▶ **Exercise instructions**:
• A. From the Naked Stage festival article below, list every theater invited to the 2005 festival, each with the country given for it.
• B. Decide whether each statement agrees with the Naked Stage festival article below. Answer yes or no for each, quoting the words that settle it.
(i) The festival takes place in the last week of October.
(ii) The festival's theater program includes short games and formats.
(iii) Maja Dekleva and Gregor Moder are the festival's artistic directors.
• C. Pick up the Naked Stage festival article below where it stops, and carry it forward.

▶ **Text passage**:
= The Naked Stage =

Annual theatre festival in Slovenia

Naked Stage / Goli oder is an international contemporary theatre festival, held annually in the last week of October in KUD France Prešeren, Ljubljana, Slovenia. Up until 2006, its focus has been the improvisational theatre. As of 2006, the festival is dedicated to improvisation in various fields of contemporary art. Naked Stage was designed and is organized by the most prominent Slovenian improv group, Narobov. Artistic directors of the Naked Stage are Maja Dekleva and Gregor Moder.

== Goals ==
The Naked Stage festival has two principal goals. It offers Slovenian and international audiences a profile of the most interesting progress in improvisational theatre. At the same time, it provides artists an opportunity to research new terrains in improvisational theatre through intense workshops. In the field of theatre, the festival is dedicated exclusively to longform improvisation, avoiding short games and formats. It is growing in is experimental extension, as premiers compose a noteworthy portion of all performances.

== History ==

===2005===
Invited theatres and special guests: Teater Narobov (Slovenia), Quicksilver Productions (Belgium), Isar148 (Germany), Theater im Bahnhof (Austria), Impromptu Theatre (the Netherlands), and: Lee White (Canada), Tom Johnson (USA), Bronwynn Mertz-Penzinger (Australia/Austria), Leon Düvel (Germany)

Dataset excerpts
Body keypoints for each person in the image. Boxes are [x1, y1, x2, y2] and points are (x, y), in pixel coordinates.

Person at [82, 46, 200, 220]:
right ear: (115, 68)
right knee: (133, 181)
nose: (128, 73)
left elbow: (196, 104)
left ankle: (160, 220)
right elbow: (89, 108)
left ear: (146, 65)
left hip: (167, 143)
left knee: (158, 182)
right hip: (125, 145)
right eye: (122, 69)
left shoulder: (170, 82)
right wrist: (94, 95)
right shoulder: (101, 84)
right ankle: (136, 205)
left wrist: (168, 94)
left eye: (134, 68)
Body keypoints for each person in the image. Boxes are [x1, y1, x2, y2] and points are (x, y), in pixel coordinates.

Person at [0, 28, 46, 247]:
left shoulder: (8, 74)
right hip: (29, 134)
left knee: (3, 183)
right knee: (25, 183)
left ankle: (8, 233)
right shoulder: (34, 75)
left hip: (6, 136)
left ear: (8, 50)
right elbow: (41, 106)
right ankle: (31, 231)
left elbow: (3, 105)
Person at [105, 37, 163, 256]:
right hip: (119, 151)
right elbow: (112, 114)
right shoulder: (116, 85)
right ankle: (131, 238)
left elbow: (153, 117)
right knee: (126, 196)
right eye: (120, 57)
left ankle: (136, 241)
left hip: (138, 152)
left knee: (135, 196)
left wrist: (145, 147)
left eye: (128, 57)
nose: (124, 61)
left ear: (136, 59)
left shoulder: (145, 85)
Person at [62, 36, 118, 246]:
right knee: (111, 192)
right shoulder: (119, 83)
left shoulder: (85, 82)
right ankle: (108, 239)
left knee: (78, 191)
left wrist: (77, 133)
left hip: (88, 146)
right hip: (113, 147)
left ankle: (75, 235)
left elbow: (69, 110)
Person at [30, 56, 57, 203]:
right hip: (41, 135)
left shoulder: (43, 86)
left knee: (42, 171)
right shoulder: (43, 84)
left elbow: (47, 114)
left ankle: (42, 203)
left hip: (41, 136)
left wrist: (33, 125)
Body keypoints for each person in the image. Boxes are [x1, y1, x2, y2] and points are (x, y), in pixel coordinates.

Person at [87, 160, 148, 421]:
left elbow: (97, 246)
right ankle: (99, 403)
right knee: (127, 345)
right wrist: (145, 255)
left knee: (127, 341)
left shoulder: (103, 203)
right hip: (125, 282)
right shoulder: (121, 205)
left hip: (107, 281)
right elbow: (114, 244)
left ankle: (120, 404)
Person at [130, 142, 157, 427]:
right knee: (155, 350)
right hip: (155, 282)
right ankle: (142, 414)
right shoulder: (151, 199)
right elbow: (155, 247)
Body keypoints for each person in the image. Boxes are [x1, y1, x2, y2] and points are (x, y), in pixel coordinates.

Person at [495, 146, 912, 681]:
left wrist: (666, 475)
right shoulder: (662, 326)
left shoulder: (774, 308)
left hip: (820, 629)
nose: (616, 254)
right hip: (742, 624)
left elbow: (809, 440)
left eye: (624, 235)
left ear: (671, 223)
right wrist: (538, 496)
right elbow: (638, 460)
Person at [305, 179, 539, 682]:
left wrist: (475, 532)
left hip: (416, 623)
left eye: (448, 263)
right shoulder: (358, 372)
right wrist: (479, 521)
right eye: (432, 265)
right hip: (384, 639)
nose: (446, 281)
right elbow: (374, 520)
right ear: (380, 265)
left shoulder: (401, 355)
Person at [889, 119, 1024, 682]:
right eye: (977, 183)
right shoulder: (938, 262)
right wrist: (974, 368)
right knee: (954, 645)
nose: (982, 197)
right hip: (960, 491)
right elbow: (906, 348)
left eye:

▶ **Results in order**:
• A.
- Teater Narobov (Slovenia)
- Quicksilver Productions (Belgium)
- Isar148 (Germany)
- Theater im Bahnhof (Austria)
- Impromptu Theatre (the Netherlands)

• B.
(i) Yes: "held annually in the last week of October"
(ii) No: "dedicated exclusively to longform improvisation, avoiding short games and formats"
(iii) Yes: "Artistic directors of the Naked Stage are Maja Dekleva and Gregor Moder."

• C.
===2004===
Invited theatres and special guests: Teater Narobov (Slovenia), Theater im Bahnhof (Austria), The Brody Theater (USA), Die Gorillas (Germany), Stockholms Improvisationsteater (Sweden), and: Yann Van den Branden (Belgium), Bronwyn Mertz (Australia/Austria), and young Slovenian actor Nejc Simšič

===2003===
Invited theatres: Improklub (Slovenia), Isar148 (Germany), Unexpected Productions (USA), Improvvisatione Teatrale Italiana (Italy), Theater im Bahnhof (Austria)

===2002===
The festival was started by the Improvisation Society of Slovenia under the title Naked Stage International Improvisational Theatre Festival.

Invited theatres and special guests: Improklub (Slovenia), Gledališče Ane Monro (Slovenia), and: Jakob Schweighofer (Austria), Roland Trescher (Germany), Daniel Goldstein (USA), Henk Van der Steen (Netherlands), Albin Juhanović (B&H)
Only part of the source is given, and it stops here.